Task brief:
The response should be an exact copy of the records, with the pictures removed.

———

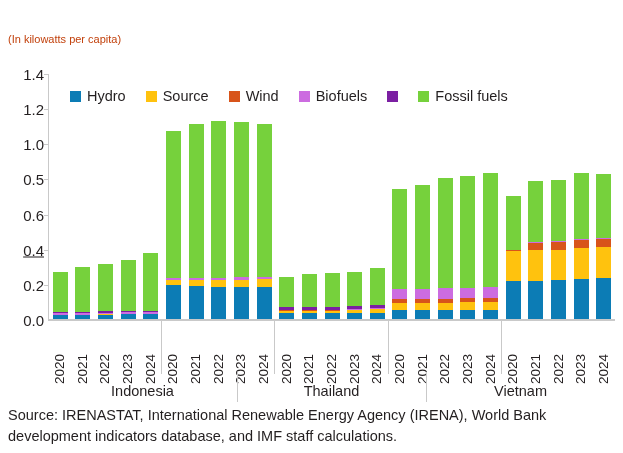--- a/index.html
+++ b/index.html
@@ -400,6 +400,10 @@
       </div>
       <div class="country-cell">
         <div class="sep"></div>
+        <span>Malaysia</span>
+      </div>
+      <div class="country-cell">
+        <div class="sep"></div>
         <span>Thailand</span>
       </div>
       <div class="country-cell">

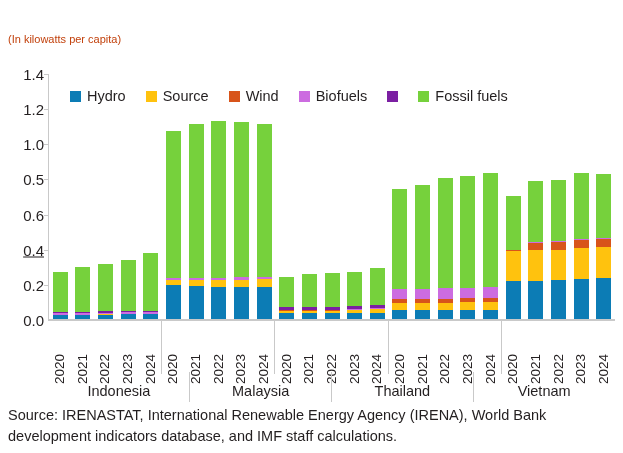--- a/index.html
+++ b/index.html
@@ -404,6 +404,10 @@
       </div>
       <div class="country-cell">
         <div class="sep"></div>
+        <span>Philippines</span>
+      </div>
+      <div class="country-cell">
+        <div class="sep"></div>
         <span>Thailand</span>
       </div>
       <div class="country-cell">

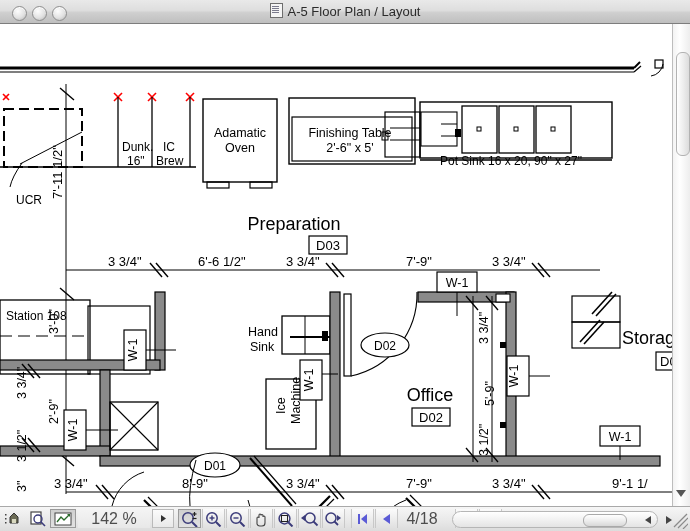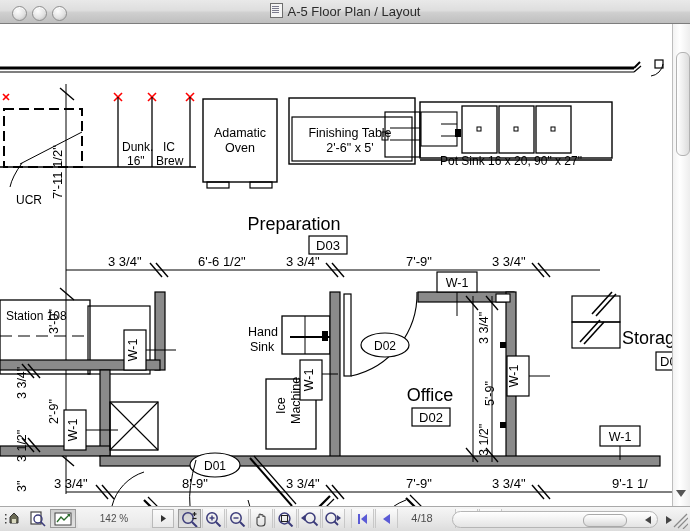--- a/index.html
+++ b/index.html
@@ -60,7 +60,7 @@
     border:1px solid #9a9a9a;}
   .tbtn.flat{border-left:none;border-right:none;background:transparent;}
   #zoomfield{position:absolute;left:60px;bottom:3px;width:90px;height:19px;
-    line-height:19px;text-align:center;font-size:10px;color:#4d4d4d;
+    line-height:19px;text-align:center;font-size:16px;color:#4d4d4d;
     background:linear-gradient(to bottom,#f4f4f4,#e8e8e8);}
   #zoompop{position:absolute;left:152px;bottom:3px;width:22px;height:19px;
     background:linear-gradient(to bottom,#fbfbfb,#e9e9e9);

———

Solution to the problem:
--- a/index.html
+++ b/index.html
@@ -400,6 +400,10 @@
       </div>
       <div class="country-cell">
         <div class="sep"></div>
+        <span>Malaysia</span>
+      </div>
+      <div class="country-cell">
+        <div class="sep"></div>
         <span>Thailand</span>
       </div>
       <div class="country-cell">

--- a/index.html
+++ b/index.html
@@ -404,6 +404,10 @@
       </div>
       <div class="country-cell">
         <div class="sep"></div>
+        <span>Philippines</span>
+      </div>
+      <div class="country-cell">
+        <div class="sep"></div>
         <span>Thailand</span>
       </div>
       <div class="country-cell">

--- a/index.html
+++ b/index.html
@@ -60,7 +60,7 @@
     border:1px solid #9a9a9a;}
   .tbtn.flat{border-left:none;border-right:none;background:transparent;}
   #zoomfield{position:absolute;left:60px;bottom:3px;width:90px;height:19px;
-    line-height:19px;text-align:center;font-size:10px;color:#4d4d4d;
+    line-height:19px;text-align:center;font-size:16px;color:#4d4d4d;
     background:linear-gradient(to bottom,#f4f4f4,#e8e8e8);}
   #zoompop{position:absolute;left:152px;bottom:3px;width:22px;height:19px;
     background:linear-gradient(to bottom,#fbfbfb,#e9e9e9);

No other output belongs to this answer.